WHAT YOU SHOULD DO – Return every line of the listing below, unchanged and in its original order.

[Saved data entries]
[Start]

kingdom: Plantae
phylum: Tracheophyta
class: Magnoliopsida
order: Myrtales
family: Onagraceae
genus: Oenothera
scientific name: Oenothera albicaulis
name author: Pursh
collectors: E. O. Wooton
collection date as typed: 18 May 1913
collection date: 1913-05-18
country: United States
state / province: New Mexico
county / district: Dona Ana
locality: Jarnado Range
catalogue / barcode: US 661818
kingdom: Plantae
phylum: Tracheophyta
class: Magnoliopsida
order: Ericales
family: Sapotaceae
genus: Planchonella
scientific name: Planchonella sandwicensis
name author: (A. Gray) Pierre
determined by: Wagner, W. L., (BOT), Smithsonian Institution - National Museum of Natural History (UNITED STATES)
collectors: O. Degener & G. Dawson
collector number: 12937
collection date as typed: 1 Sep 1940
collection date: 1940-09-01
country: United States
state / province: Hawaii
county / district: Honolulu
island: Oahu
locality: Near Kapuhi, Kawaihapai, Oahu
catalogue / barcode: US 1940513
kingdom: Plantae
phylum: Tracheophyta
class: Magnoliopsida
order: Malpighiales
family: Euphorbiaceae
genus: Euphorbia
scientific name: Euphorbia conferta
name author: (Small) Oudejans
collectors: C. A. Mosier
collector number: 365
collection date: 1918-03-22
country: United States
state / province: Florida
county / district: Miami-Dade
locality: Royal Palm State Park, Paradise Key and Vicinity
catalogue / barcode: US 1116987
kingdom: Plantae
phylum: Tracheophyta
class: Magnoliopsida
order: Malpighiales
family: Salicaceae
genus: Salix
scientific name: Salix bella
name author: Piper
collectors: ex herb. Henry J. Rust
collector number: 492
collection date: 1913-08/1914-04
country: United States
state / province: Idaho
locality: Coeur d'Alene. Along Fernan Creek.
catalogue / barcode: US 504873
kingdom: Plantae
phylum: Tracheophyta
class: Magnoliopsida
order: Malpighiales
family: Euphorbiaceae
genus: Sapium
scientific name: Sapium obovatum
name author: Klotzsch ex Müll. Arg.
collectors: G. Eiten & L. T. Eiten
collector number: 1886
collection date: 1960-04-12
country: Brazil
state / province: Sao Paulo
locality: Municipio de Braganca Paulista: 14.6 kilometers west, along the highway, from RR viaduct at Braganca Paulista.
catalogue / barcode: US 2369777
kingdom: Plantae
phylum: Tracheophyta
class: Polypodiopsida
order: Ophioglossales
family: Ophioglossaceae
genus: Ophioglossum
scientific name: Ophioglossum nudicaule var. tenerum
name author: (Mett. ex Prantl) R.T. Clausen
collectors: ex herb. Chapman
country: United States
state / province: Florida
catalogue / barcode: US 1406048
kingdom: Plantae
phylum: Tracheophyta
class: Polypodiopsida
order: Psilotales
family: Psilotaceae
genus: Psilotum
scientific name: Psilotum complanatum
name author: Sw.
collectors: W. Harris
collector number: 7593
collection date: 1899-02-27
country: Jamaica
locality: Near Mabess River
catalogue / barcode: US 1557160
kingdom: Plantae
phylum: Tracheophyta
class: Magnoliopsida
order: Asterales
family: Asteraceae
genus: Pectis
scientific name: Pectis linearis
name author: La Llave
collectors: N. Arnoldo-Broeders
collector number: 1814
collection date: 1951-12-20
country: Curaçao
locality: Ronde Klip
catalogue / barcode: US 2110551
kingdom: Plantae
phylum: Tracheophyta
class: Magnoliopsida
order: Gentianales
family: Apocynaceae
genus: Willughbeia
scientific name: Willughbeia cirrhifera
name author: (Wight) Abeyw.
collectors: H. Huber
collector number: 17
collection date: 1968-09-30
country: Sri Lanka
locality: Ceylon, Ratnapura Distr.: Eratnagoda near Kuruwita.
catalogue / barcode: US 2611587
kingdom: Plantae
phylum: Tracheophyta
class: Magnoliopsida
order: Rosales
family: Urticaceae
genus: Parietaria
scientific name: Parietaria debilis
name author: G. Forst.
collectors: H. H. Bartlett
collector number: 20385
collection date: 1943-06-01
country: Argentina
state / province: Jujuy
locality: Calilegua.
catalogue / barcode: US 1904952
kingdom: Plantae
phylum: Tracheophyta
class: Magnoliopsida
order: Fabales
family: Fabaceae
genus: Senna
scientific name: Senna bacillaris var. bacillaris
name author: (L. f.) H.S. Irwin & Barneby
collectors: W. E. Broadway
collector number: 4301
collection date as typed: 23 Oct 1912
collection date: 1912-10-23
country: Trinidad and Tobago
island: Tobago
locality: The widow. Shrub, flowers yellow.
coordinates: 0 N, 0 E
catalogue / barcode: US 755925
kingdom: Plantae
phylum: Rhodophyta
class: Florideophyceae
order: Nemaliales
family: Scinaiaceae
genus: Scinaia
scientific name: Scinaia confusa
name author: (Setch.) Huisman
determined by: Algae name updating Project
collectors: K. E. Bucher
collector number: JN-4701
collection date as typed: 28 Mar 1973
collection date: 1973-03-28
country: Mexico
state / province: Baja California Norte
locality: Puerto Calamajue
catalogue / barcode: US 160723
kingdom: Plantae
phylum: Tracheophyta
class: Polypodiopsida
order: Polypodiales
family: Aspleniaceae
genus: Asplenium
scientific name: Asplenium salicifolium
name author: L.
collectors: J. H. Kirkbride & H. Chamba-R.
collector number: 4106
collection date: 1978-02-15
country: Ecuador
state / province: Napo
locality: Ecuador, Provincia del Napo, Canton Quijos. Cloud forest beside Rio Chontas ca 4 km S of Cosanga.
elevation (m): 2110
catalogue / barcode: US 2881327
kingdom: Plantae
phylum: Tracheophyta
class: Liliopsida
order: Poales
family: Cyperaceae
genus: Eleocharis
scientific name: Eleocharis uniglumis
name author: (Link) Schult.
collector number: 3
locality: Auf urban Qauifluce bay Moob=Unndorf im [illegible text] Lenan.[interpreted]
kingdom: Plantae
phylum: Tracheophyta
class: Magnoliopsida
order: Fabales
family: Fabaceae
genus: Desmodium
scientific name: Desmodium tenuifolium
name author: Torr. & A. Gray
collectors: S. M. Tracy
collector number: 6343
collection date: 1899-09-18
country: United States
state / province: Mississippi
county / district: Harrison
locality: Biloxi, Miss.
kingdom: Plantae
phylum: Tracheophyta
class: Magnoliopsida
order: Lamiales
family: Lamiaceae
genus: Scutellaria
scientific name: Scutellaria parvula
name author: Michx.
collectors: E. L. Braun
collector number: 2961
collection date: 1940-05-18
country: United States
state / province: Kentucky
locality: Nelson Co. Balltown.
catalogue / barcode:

[End]

RESULT FOR THIS TASK –
kingdom: Plantae
phylum: Tracheophyta
class: Magnoliopsida
order: Myrtales
family: Onagraceae
genus: Oenothera
scientific name: Oenothera albicaulis
name author: Pursh
collectors: E. O. Wooton
collection date as typed: 18 May 1913
collection date: 1913-05-18
country: United States
state / province: New Mexico
county / district: Dona Ana
locality: Jarnado Range
catalogue / barcode: US 661818
kingdom: Plantae
phylum: Tracheophyta
class: Magnoliopsida
order: Ericales
family: Sapotaceae
genus: Planchonella
scientific name: Planchonella sandwicensis
name author: (A. Gray) Pierre
determined by: Wagner, W. L., (BOT), Smithsonian Institution - National Museum of Natural History (UNITED STATES)
collectors: O. Degener & G. Dawson
collector number: 12937
collection date as typed: 1 Sep 1940
collection date: 1940-09-01
country: United States
state / province: Hawaii
county / district: Honolulu
island: Oahu
locality: Near Kapuhi, Kawaihapai, Oahu
catalogue / barcode: US 1940513
kingdom: Plantae
phylum: Tracheophyta
class: Magnoliopsida
order: Malpighiales
family: Euphorbiaceae
genus: Euphorbia
scientific name: Euphorbia conferta
name author: (Small) Oudejans
collectors: C. A. Mosier
collector number: 365
collection date: 1918-03-22
country: United States
state / province: Florida
county / district: Miami-Dade
locality: Royal Palm State Park, Paradise Key and Vicinity
catalogue / barcode: US 1116987
kingdom: Plantae
phylum: Tracheophyta
class: Magnoliopsida
order: Malpighiales
family: Salicaceae
genus: Salix
scientific name: Salix bella
name author: Piper
collectors: ex herb. Henry J. Rust
collector number: 492
collection date: 1913-08/1914-04
country: United States
state / province: Idaho
locality: Coeur d'Alene. Along Fernan Creek.
catalogue / barcode: US 504873
kingdom: Plantae
phylum: Tracheophyta
class: Magnoliopsida
order: Malpighiales
family: Euphorbiaceae
genus: Sapium
scientific name: Sapium obovatum
name author: Klotzsch ex Müll. Arg.
collectors: G. Eiten & L. T. Eiten
collector number: 1886
collection date: 1960-04-12
country: Brazil
state / province: Sao Paulo
locality: Municipio de Braganca Paulista: 14.6 kilometers west, along the highway, from RR viaduct at Braganca Paulista.
catalogue / barcode: US 2369777
kingdom: Plantae
phylum: Tracheophyta
class: Polypodiopsida
order: Ophioglossales
family: Ophioglossaceae
genus: Ophioglossum
scientific name: Ophioglossum nudicaule var. tenerum
name author: (Mett. ex Prantl) R.T. Clausen
collectors: ex herb. Chapman
country: United States
state / province: Florida
catalogue / barcode: US 1406048
kingdom: Plantae
phylum: Tracheophyta
class: Polypodiopsida
order: Psilotales
family: Psilotaceae
genus: Psilotum
scientific name: Psilotum complanatum
name author: Sw.
collectors: W. Harris
collector number: 7593
collection date: 1899-02-27
country: Jamaica
locality: Near Mabess River
catalogue / barcode: US 1557160
kingdom: Plantae
phylum: Tracheophyta
class: Magnoliopsida
order: Asterales
family: Asteraceae
genus: Pectis
scientific name: Pectis linearis
name author: La Llave
collectors: N. Arnoldo-Broeders
collector number: 1814
collection date: 1951-12-20
country: Curaçao
locality: Ronde Klip
catalogue / barcode: US 2110551
kingdom: Plantae
phylum: Tracheophyta
class: Magnoliopsida
order: Gentianales
family: Apocynaceae
genus: Willughbeia
scientific name: Willughbeia cirrhifera
name author: (Wight) Abeyw.
collectors: H. Huber
collector number: 17
collection date: 1968-09-30
country: Sri Lanka
locality: Ceylon, Ratnapura Distr.: Eratnagoda near Kuruwita.
catalogue / barcode: US 2611587
kingdom: Plantae
phylum: Tracheophyta
class: Magnoliopsida
order: Rosales
family: Urticaceae
genus: Parietaria
scientific name: Parietaria debilis
name author: G. Forst.
collectors: H. H. Bartlett
collector number: 20385
collection date: 1943-06-01
country: Argentina
state / province: Jujuy
locality: Calilegua.
catalogue / barcode: US 1904952
kingdom: Plantae
phylum: Tracheophyta
class: Magnoliopsida
order: Fabales
family: Fabaceae
genus: Senna
scientific name: Senna bacillaris var. bacillaris
name author: (L. f.) H.S. Irwin & Barneby
collectors: W. E. Broadway
collector number: 4301
collection date as typed: 23 Oct 1912
collection date: 1912-10-23
country: Trinidad and Tobago
island: Tobago
locality: The widow. Shrub, flowers yellow.
coordinates: 0 N, 0 E
catalogue / barcode: US 755925
kingdom: Plantae
phylum: Rhodophyta
class: Florideophyceae
order: Nemaliales
family: Scinaiaceae
genus: Scinaia
scientific name: Scinaia confusa
name author: (Setch.) Huisman
determined by: Algae name updating Project
collectors: K. E. Bucher
collector number: JN-4701
collection date as typed: 28 Mar 1973
collection date: 1973-03-28
country: Mexico
state / province: Baja California Norte
locality: Puerto Calamajue
catalogue / barcode: US 160723
kingdom: Plantae
phylum: Tracheophyta
class: Polypodiopsida
order: Polypodiales
family: Aspleniaceae
genus: Asplenium
scientific name: Asplenium salicifolium
name author: L.
collectors: J. H. Kirkbride & H. Chamba-R.
collector number: 4106
collection date: 1978-02-15
country: Ecuador
state / province: Napo
locality: Ecuador, Provincia del Napo, Canton Quijos. Cloud forest beside Rio Chontas ca 4 km S of Cosanga.
elevation (m): 2110
catalogue / barcode: US 2881327
kingdom: Plantae
phylum: Tracheophyta
class: Liliopsida
order: Poales
family: Cyperaceae
genus: Eleocharis
scientific name: Eleocharis uniglumis
name author: (Link) Schult.
collector number: 3
locality: Auf urban Qauifluce bay Moob=Unndorf im [illegible text] Lenan.[interpreted]
kingdom: Plantae
phylum: Tracheophyta
class: Magnoliopsida
order: Fabales
family: Fabaceae
genus: Desmodium
scientific name: Desmodium tenuifolium
name author: Torr. & A. Gray
collectors: S. M. Tracy
collector number: 6343
collection date: 1899-09-18
country: United States
state / province: Mississippi
county / district: Harrison
locality: Biloxi, Miss.
kingdom: Plantae
phylum: Tracheophyta
class: Magnoliopsida
order: Lamiales
family: Lamiaceae
genus: Scutellaria
scientific name: Scutellaria parvula
name author: Michx.
collectors: E. L. Braun
collector number: 2961
collection date: 1940-05-18
country: United States
state / province: Kentucky
locality: Nelson Co. Balltown.
catalogue / barcode:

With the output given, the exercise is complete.